##### TEXT BLOCK
Katsuhiko Hibino: Why Do People Draw Pictures?
Roger McDonald
Drawing, Peru-Bolivia, 2006 Stained cloth, Arctic Circle, Canada, 1994

The title of Katsuhiko Hibino's exhibition at 3331 Arts Chiyoda -- "Why do people draw pictures?"-- is a pertinent and timely one. Although painting has "died" countless times over the last one hundred or so years, it remains a medium of supreme simplicity as well as difficulty. Of all the various kinds of art that exist, painting (and its close kin drawing) seem to bear the heaviest historical burden, being directly linked to some of the very first known image-making gestures by our ancestors in caves over 35,000 years ago.

Hibino graduated from the prestigious Tokyo National University of Fine Arts and Music (Geidai) during the 1980s when painting was being "resurrected" by artists like Jean-Michel Basquiat and German new-expressionists like A.R. Penck, and one certainly recognizes their influences in his work. His early cardboard collage drawings from this period, which occupy one gallery in this exhibition, launched Hibino's career. They are fun to look at, depicting commercial-like images of cruise ships, rock bands, soccer stadiums and sewing machines together with English phrases like "Sewing machine now, your sewing machine will be greater and the quality equel to or better than any more" (spelling mistakes included).
##########
##### DATA ENTRIES
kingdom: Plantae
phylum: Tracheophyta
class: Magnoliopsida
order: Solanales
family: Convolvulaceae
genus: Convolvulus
##########
##### DATA ENTRIES
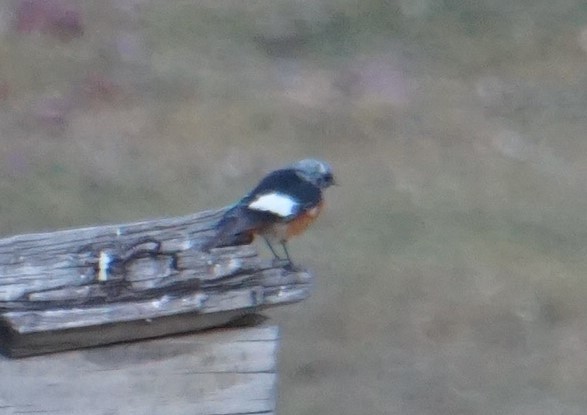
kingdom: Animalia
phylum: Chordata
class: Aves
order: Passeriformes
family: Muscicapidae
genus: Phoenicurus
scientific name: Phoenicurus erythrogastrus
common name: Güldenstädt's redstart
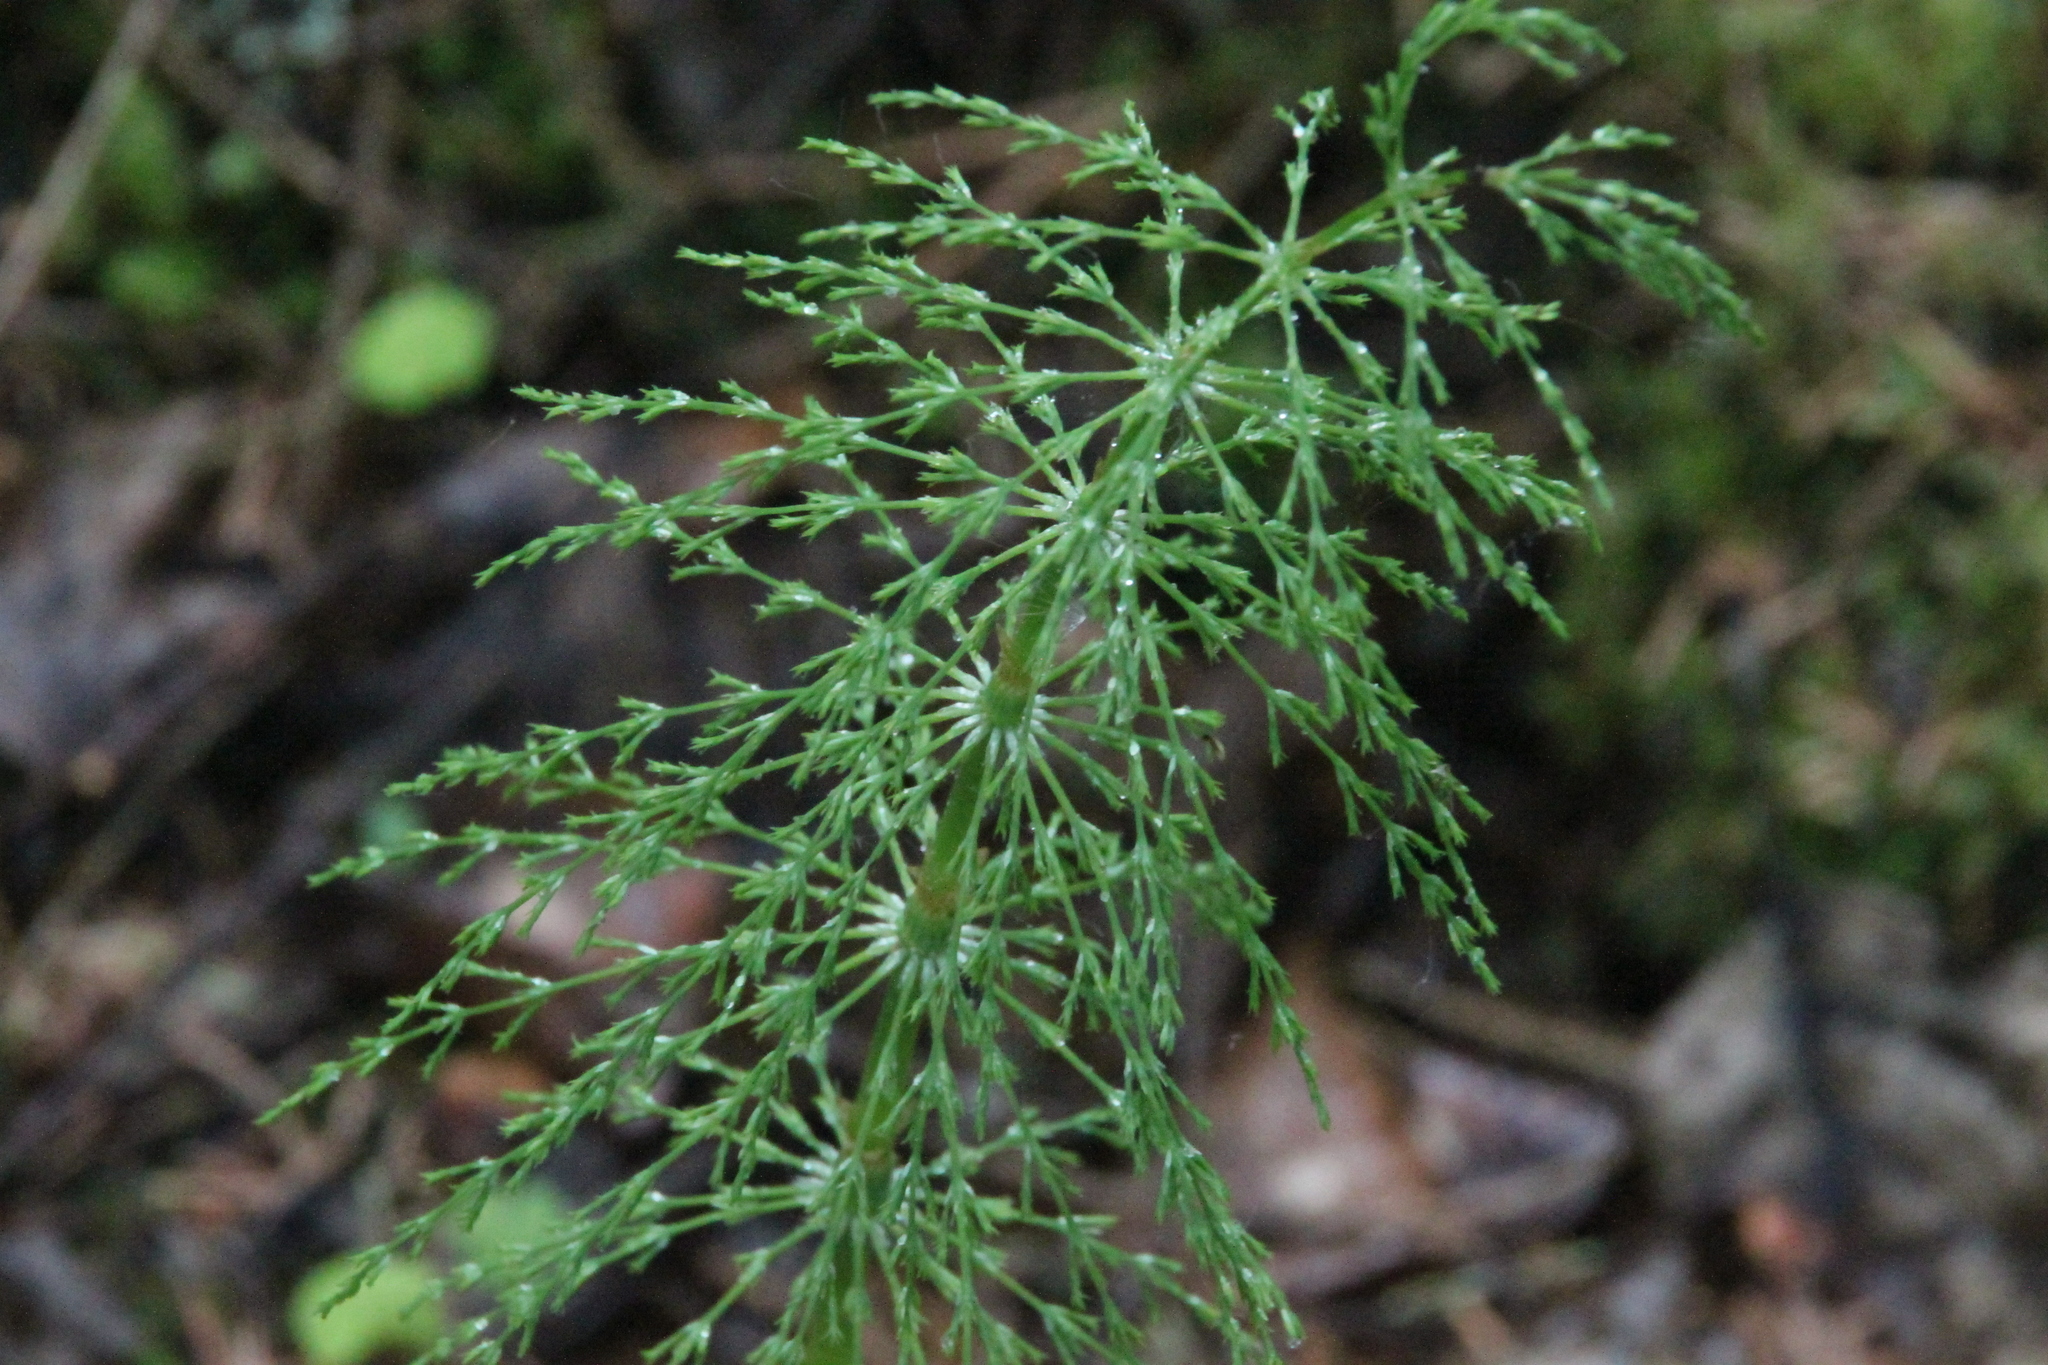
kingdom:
##########
• WORK TO COMPLETE
1 – Translate this sentence from the Hibino exhibition text into Spanish: "His early cardboard collage drawings from this period, which occupy one gallery in this exhibition, launched Hibino's career."
2 – Revise the passage of the Hibino exhibition text that begins with "The title of" and ends after "35,000 years ago.", replacing "ancestors" with "forebears".

• TASK SOLUTIONS
1 – Sus primeros dibujos de collage en cartón de este período, que ocupan una sala de esta exposición, lanzaron la carrera de Hibino.

2 –
The title of Katsuhiko Hibino's exhibition at 3331 Arts Chiyoda -- "Why do people draw pictures?"-- is a pertinent and timely one. Although painting has "died" countless times over the last one hundred or so years, it remains a medium of supreme simplicity as well as difficulty. Of all the various kinds of art that exist, painting (and its close kin drawing) seem to bear the heaviest historical burden, being directly linked to some of the very first known image-making gestures by our forebears in caves over 35,000 years ago.